DPW LDII Provinsi Aceh
Nasional

LDII Gelar Munas X 2026, Fokus pada Program Strategis dan Kontribusi untuk Bangsa

Ketua Umum DPP LDII, KH Chriswanto Santoso.

Jakarta, (7/4) – Dewan Pimpinan Pusat (DPP) Lembaga Dakwah Islam Indonesia (LDII) menggelar Musyawarah Nasional (Munas) X di Pondok Pesantren Minhajurosyidin, Jakarta Timur, Selasa (7/4/2026), sebagai forum tertinggi organisasi untuk mengevaluasi kinerja sekaligus menyusun arah kebijakan ke depan. Ketua Umum DPP LDII, KH Chriswanto Santoso, menilai Munas ini menjadi momentum penting dalam menentukan langkah strategis organisasi.

Ia menjelaskan bahwa agenda Munas X mencakup sejumlah hal krusial, mulai dari evaluasi kepengurusan hingga penyusunan program kerja jangka panjang. “Forum ini juga akan menghasilkan rekomendasi terhadap berbagai isu strategis nasional serta memilih kepengurusan baru untuk periode berikutnya,” ujar Chriswanto.

Menurutnya, LDII sebagai bagian dari elemen bangsa memiliki tanggung jawab untuk terus berkontribusi dalam pembangunan nasional di berbagai sektor. Ia menilai dinamika global, termasuk konflik di kawasan Timur Tengah, harus menjadi perhatian bersama dalam memperkuat ketahanan nasional.

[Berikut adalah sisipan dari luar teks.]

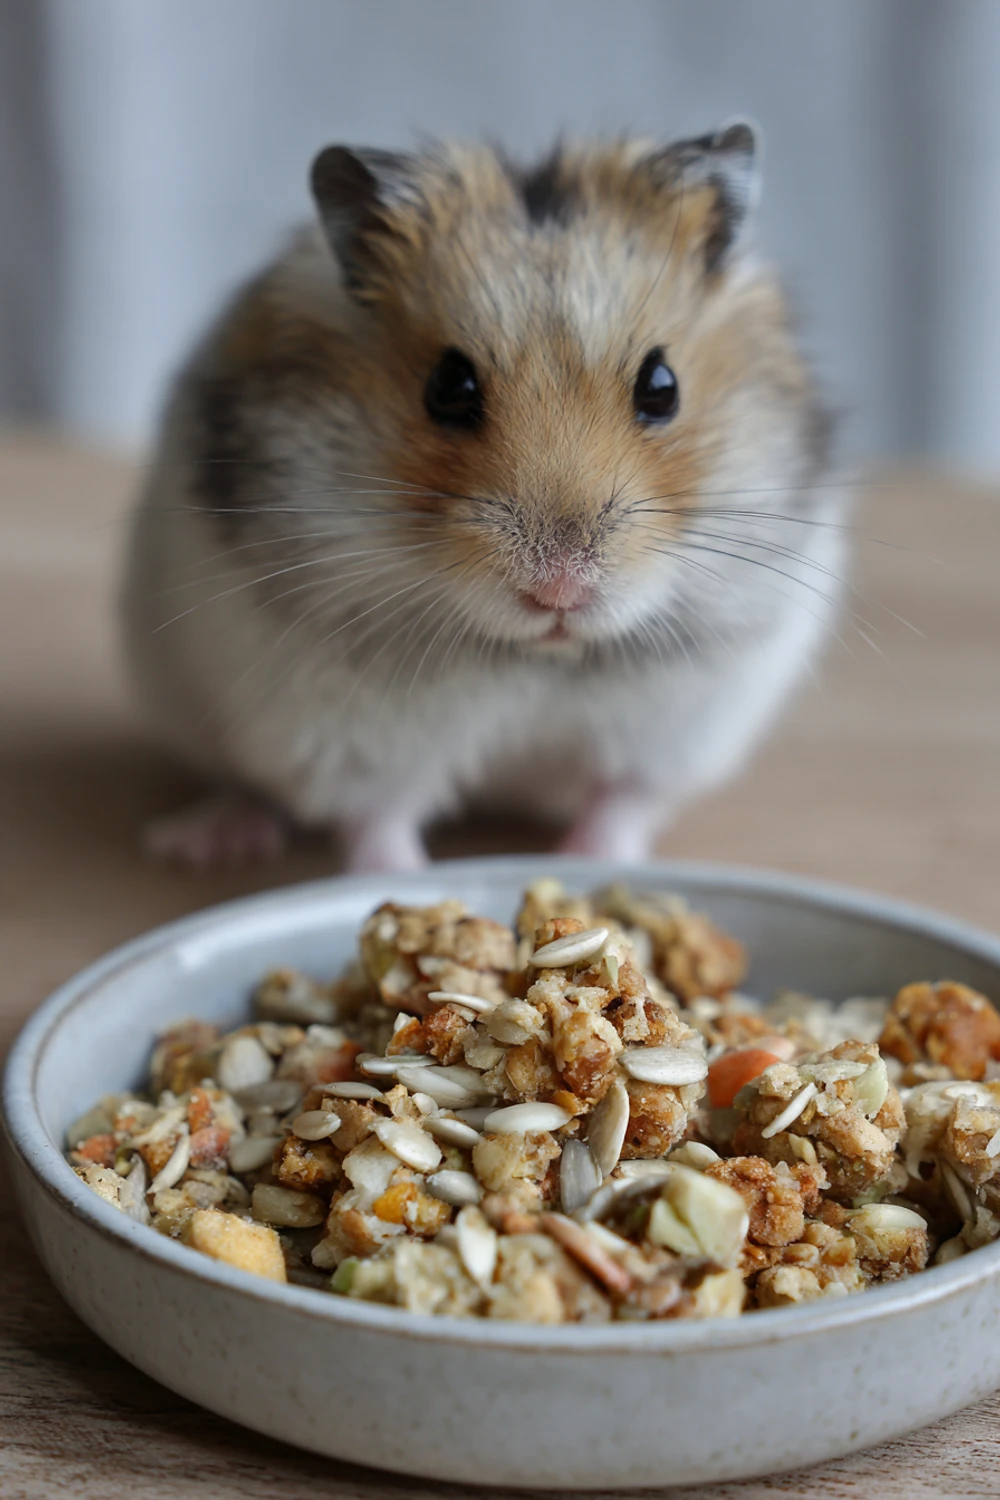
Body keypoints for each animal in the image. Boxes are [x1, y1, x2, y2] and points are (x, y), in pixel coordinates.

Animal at [123, 123, 843, 871]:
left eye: (662, 385)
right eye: (447, 387)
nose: (560, 590)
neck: (531, 656)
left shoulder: (675, 730)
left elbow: (619, 801)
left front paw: (588, 864)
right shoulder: (341, 739)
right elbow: (376, 819)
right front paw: (399, 877)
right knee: (244, 785)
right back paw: (202, 842)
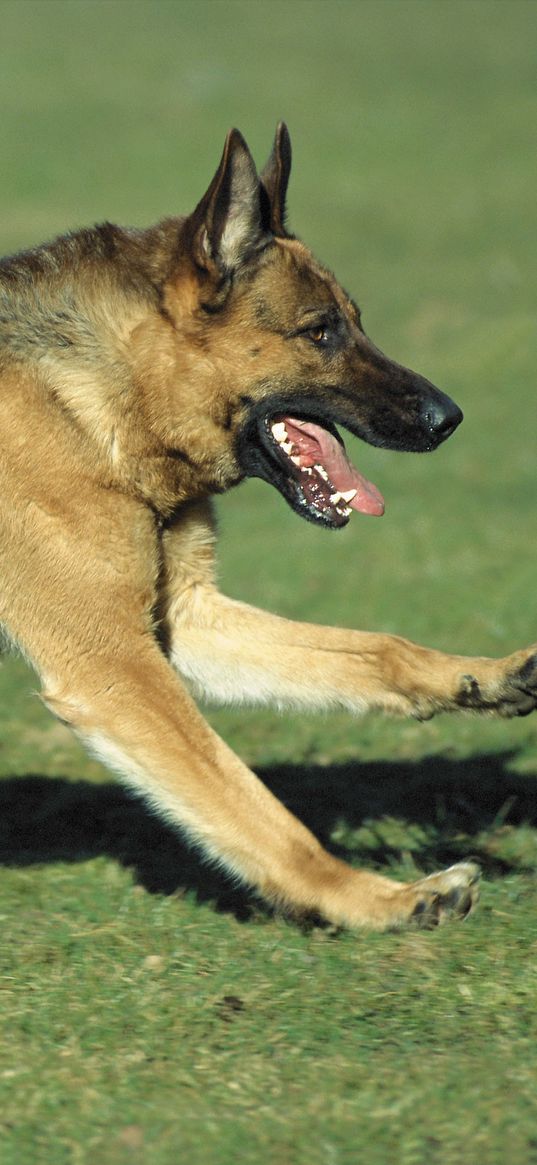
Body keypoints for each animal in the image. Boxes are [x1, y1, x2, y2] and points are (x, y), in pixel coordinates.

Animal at [2, 122, 533, 932]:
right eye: (320, 332)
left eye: (357, 322)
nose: (449, 419)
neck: (99, 401)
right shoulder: (112, 665)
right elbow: (264, 817)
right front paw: (378, 899)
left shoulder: (181, 621)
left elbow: (377, 649)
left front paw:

Chriswanto menegaskan bahwa ketahanan pangan menjadi salah satu prioritas utama yang harus diperkuat di tengah situasi global yang tidak menentu. “Mengacu pada Asta Cita, ketahanan pangan menjadi fokus penting agar Indonesia mampu bertahan dalam kondisi global seperti saat ini,” katanya.

Selain itu, ia turut menyoroti kebijakan pemerintah dalam menjaga stabilitas energi nasional yang dinilai cukup berhasil di tengah tekanan global. Ia mengapresiasi langkah pemerintah yang tetap menjaga harga bahan bakar minyak (BBM) agar tidak mengalami kenaikan signifikan.

Ia pun mengajak masyarakat, khususnya warga LDII, untuk turut berkontribusi dalam menjaga efisiensi energi sebagai bagian dari tanggung jawab bersama. “Penghematan energi perlu menjadi budaya bersama sebagai bentuk dukungan terhadap kebijakan nasional,” tuturnya.

Dalam forum tersebut, Chriswanto juga memaparkan delapan klaster pengabdian LDII yang menjadi fokus kontribusi organisasi untuk Indonesia. Ia menyebutkan klaster tersebut meliputi kebangsaan, dakwah keagamaan, serta pendidikan yang terintegrasi dengan nilai-nilai spiritual.

Ia mencontohkan pengembangan pendidikan berbasis pesantren sebagai salah satu upaya mencetak sumber daya manusia unggul. “Sinergi pendidikan dan agama mampu melahirkan generasi berdaya saing, bahkan hingga tingkat nasional,” ujarnya.

Lebih lanjut, ia menjelaskan klaster lain seperti pengembangan energi terbarukan, ketahanan pangan dan lingkungan hidup, kesehatan herbal, teknologi digital, serta ekonomi syariah. Menurutnya, berbagai program tersebut telah dijalankan secara nyata di sejumlah wilayah.

Chriswanto menegaskan komitmen LDII untuk terus mendorong warganya agar memberikan kontribusi positif bagi bangsa. Ia juga mengingatkan pentingnya konsistensi dalam berbuat kebaikan demi kemajuan Indonesia.

“Indonesia harus menjadi lebih baik. Kita perlu terus menghadirkan karya nyata dan kontribusi positif bagi bangsa,” tutupnya.